**Action item**
Print out the data exactly, keeping every image out of it.
─── Dataset ───
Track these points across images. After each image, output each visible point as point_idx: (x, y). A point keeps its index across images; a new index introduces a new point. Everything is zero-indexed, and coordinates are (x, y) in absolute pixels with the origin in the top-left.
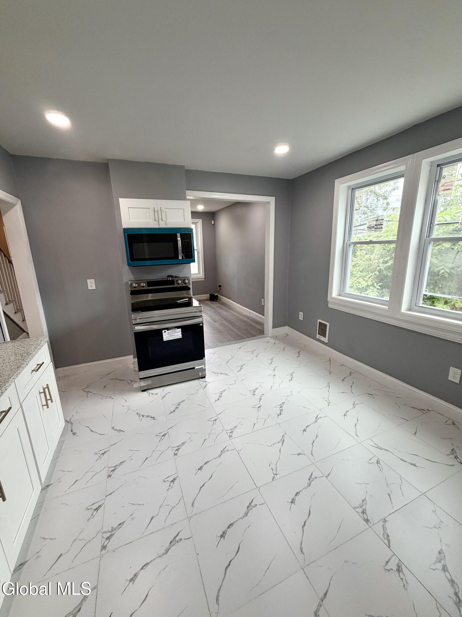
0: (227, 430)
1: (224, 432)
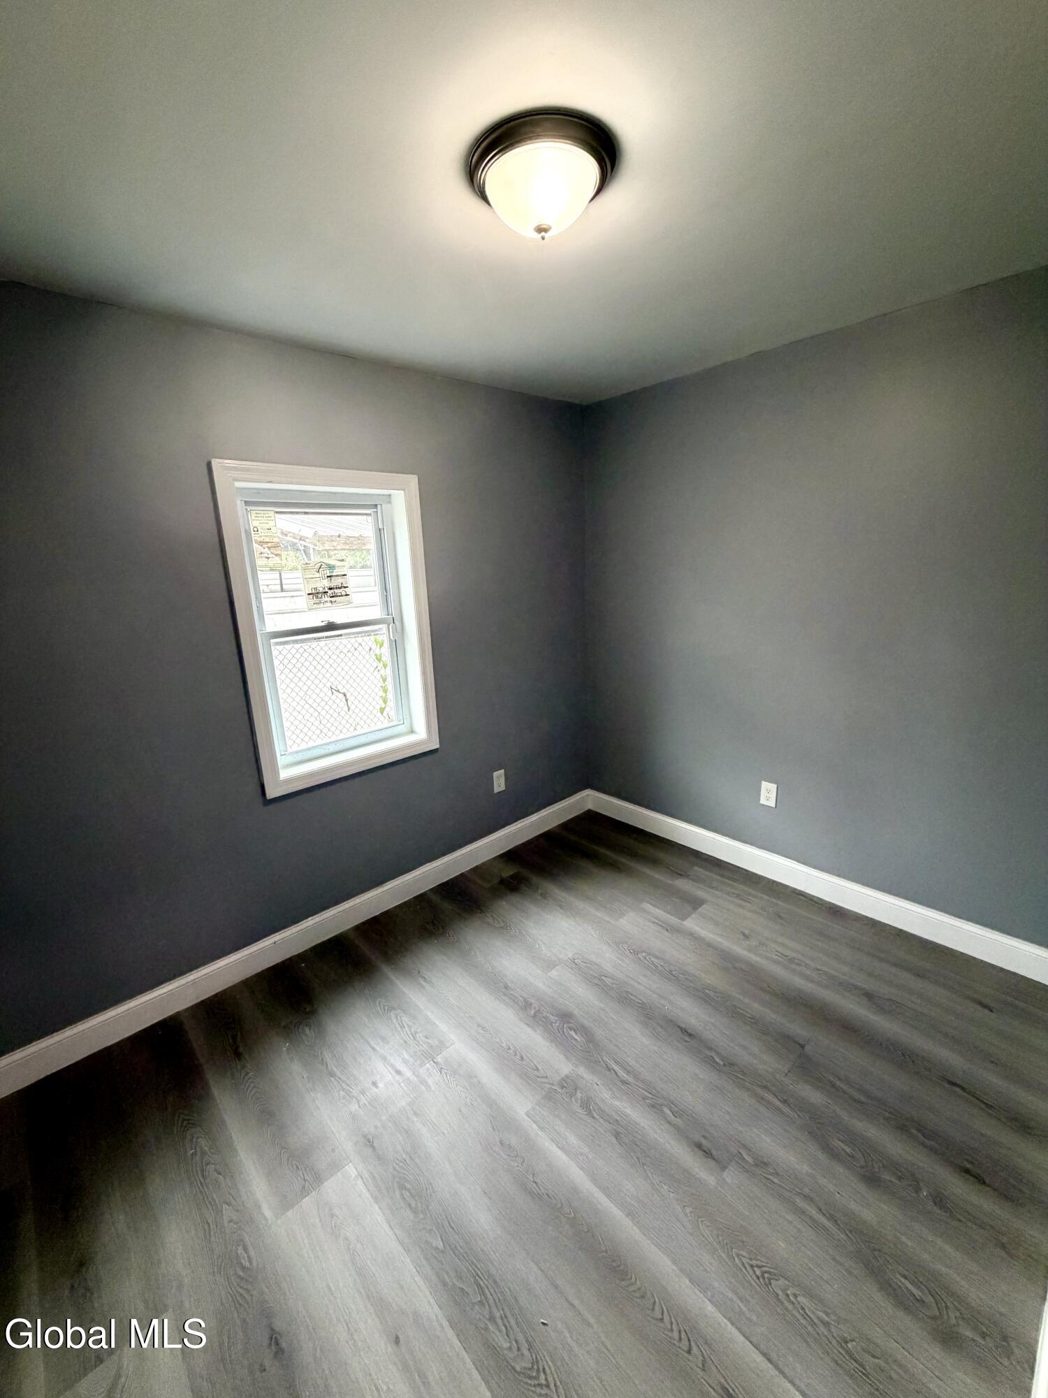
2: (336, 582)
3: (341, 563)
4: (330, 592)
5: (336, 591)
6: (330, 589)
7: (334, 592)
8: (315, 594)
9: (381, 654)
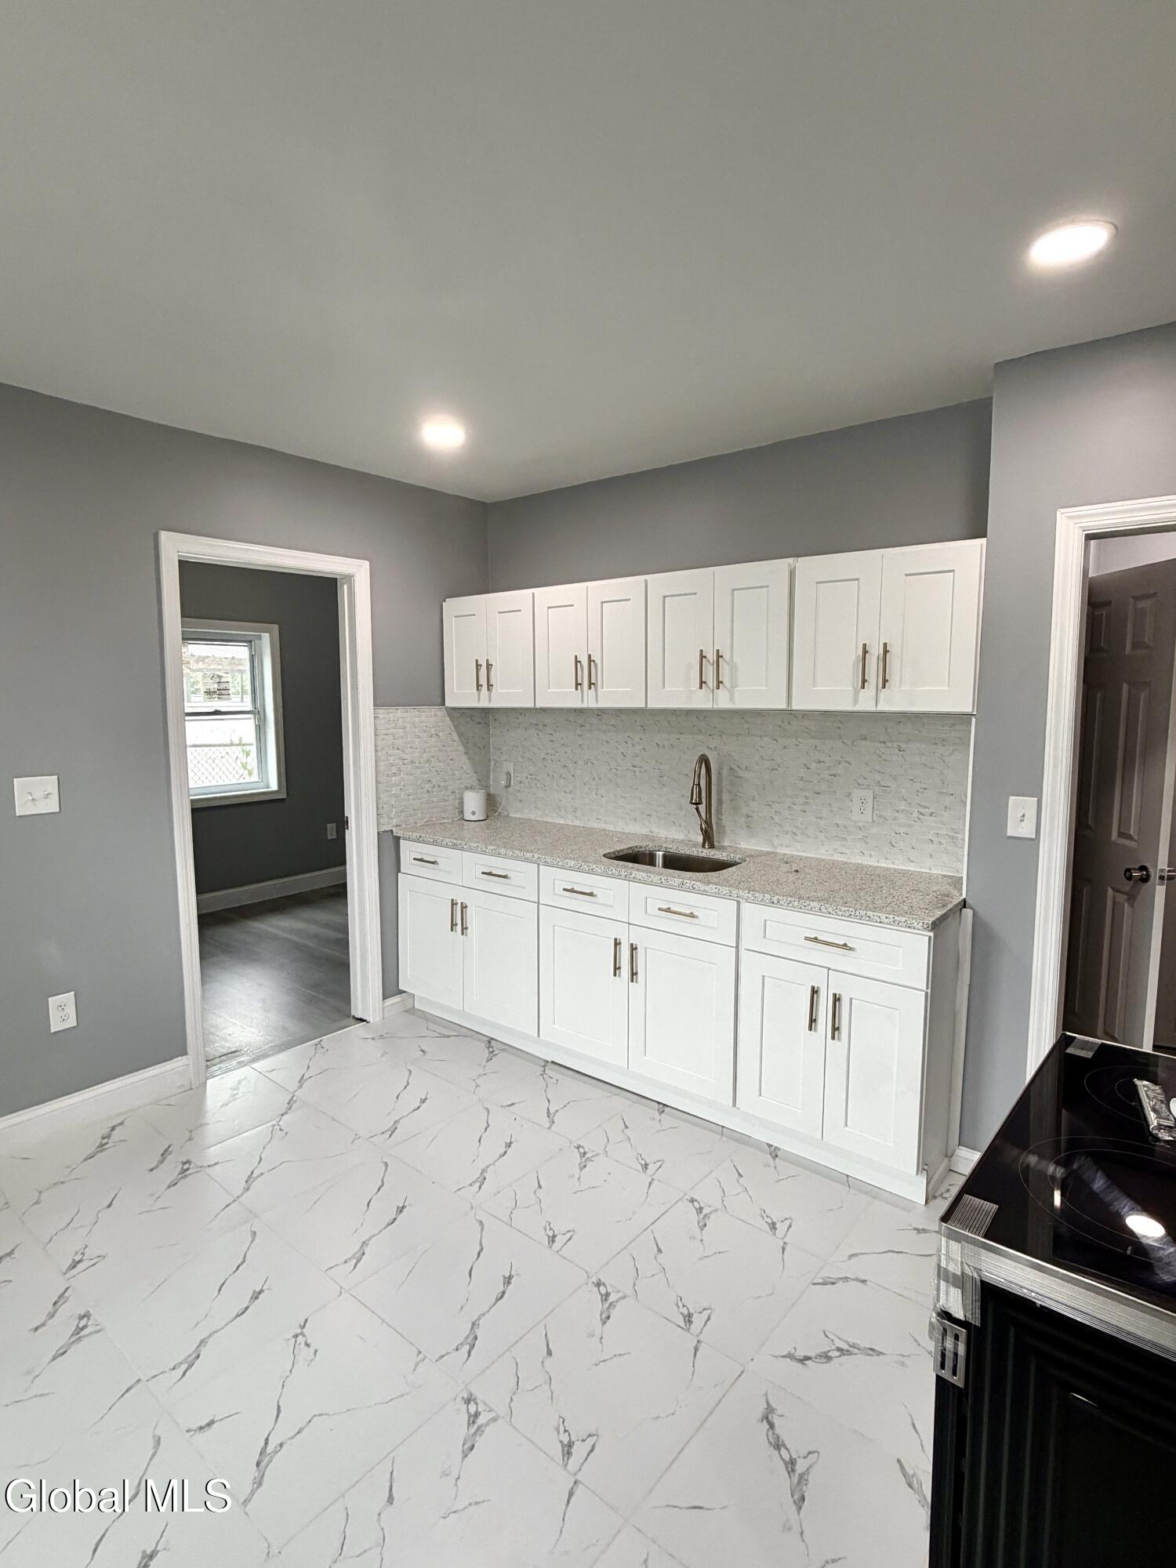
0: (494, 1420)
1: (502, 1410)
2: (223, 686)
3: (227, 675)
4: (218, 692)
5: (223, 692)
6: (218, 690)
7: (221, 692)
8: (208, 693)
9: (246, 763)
───
**Written response**
Track these points across images. After each image, output each visible point as point_idx: (x, y). A point keeps its index across images; a new index introduces a new point. Everything is zero-indexed, and coordinates are (x, y) in absolute pixels with the origin in the top-left.
0: (227, 430)
1: (224, 432)
2: (336, 582)
3: (341, 563)
4: (330, 592)
5: (336, 591)
6: (330, 589)
7: (334, 592)
8: (315, 594)
9: (381, 654)
0: (494, 1420)
1: (502, 1410)
2: (223, 686)
3: (227, 675)
4: (218, 692)
5: (223, 692)
6: (218, 690)
7: (221, 692)
8: (208, 693)
9: (246, 763)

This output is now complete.